### RECORDS FOR THE EXERCISE:
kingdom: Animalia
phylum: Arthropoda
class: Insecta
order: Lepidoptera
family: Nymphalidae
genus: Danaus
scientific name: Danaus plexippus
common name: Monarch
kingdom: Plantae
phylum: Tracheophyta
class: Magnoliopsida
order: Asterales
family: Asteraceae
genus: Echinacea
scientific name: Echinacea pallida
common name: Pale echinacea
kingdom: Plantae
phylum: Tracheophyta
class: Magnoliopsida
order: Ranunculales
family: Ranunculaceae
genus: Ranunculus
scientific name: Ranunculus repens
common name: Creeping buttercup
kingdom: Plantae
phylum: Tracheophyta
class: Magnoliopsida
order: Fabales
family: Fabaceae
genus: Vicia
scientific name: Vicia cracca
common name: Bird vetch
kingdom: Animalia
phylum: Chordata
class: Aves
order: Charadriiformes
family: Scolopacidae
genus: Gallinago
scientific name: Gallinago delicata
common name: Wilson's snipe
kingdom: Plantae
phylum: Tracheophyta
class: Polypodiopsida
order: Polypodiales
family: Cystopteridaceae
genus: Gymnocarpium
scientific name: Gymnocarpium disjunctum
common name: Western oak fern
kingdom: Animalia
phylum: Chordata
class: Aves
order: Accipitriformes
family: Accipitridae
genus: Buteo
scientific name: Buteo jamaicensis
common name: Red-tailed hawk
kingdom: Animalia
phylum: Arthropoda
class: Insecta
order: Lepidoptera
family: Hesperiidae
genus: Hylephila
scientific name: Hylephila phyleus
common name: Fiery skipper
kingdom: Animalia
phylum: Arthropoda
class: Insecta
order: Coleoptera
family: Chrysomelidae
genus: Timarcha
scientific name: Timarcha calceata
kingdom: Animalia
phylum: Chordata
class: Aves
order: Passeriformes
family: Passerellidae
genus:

### DIRECTIVE:
Format every line of the material above as a JSON list of strings, with one string per line and no blank lines included.

### OUTPUT OF THE TASK:
[
  "kingdom: Animalia",
  "phylum: Arthropoda",
  "class: Insecta",
  "order: Lepidoptera",
  "family: Nymphalidae",
  "genus: Danaus",
  "scientific name: Danaus plexippus",
  "common name: Monarch",
  "kingdom: Plantae",
  "phylum: Tracheophyta",
  "class: Magnoliopsida",
  "order: Asterales",
  "family: Asteraceae",
  "genus: Echinacea",
  "scientific name: Echinacea pallida",
  "common name: Pale echinacea",
  "kingdom: Plantae",
  "phylum: Tracheophyta",
  "class: Magnoliopsida",
  "order: Ranunculales",
  "family: Ranunculaceae",
  "genus: Ranunculus",
  "scientific name: Ranunculus repens",
  "common name: Creeping buttercup",
  "kingdom: Plantae",
  "phylum: Tracheophyta",
  "class: Magnoliopsida",
  "order: Fabales",
  "family: Fabaceae",
  "genus: Vicia",
  "scientific name: Vicia cracca",
  "common name: Bird vetch",
  "kingdom: Animalia",
  "phylum: Chordata",
  "class: Aves",
  "order: Charadriiformes",
  "family: Scolopacidae",
  "genus: Gallinago",
  "scientific name: Gallinago delicata",
  "common name: Wilson's snipe",
  "kingdom: Plantae",
  "phylum: Tracheophyta",
  "class: Polypodiopsida",
  "order: Polypodiales",
  "family: Cystopteridaceae",
  "genus: Gymnocarpium",
  "scientific name: Gymnocarpium disjunctum",
  "common name: Western oak fern",
  "kingdom: Animalia",
  "phylum: Chordata",
  "class: Aves",
  "order: Accipitriformes",
  "family: Accipitridae",
  "genus: Buteo",
  "scientific name: Buteo jamaicensis",
  "common name: Red-tailed hawk",
  "kingdom: Animalia",
  "phylum: Arthropoda",
  "class: Insecta",
  "order: Lepidoptera",
  "family: Hesperiidae",
  "genus: Hylephila",
  "scientific name: Hylephila phyleus",
  "common name: Fiery skipper",
  "kingdom: Animalia",
  "phylum: Arthropoda",
  "class: Insecta",
  "order: Coleoptera",
  "family: Chrysomelidae",
  "genus: Timarcha",
  "scientific name: Timarcha calceata",
  "kingdom: Animalia",
  "phylum: Chordata",
  "class: Aves",
  "order: Passeriformes",
  "family: Passerellidae",
  "genus:"
]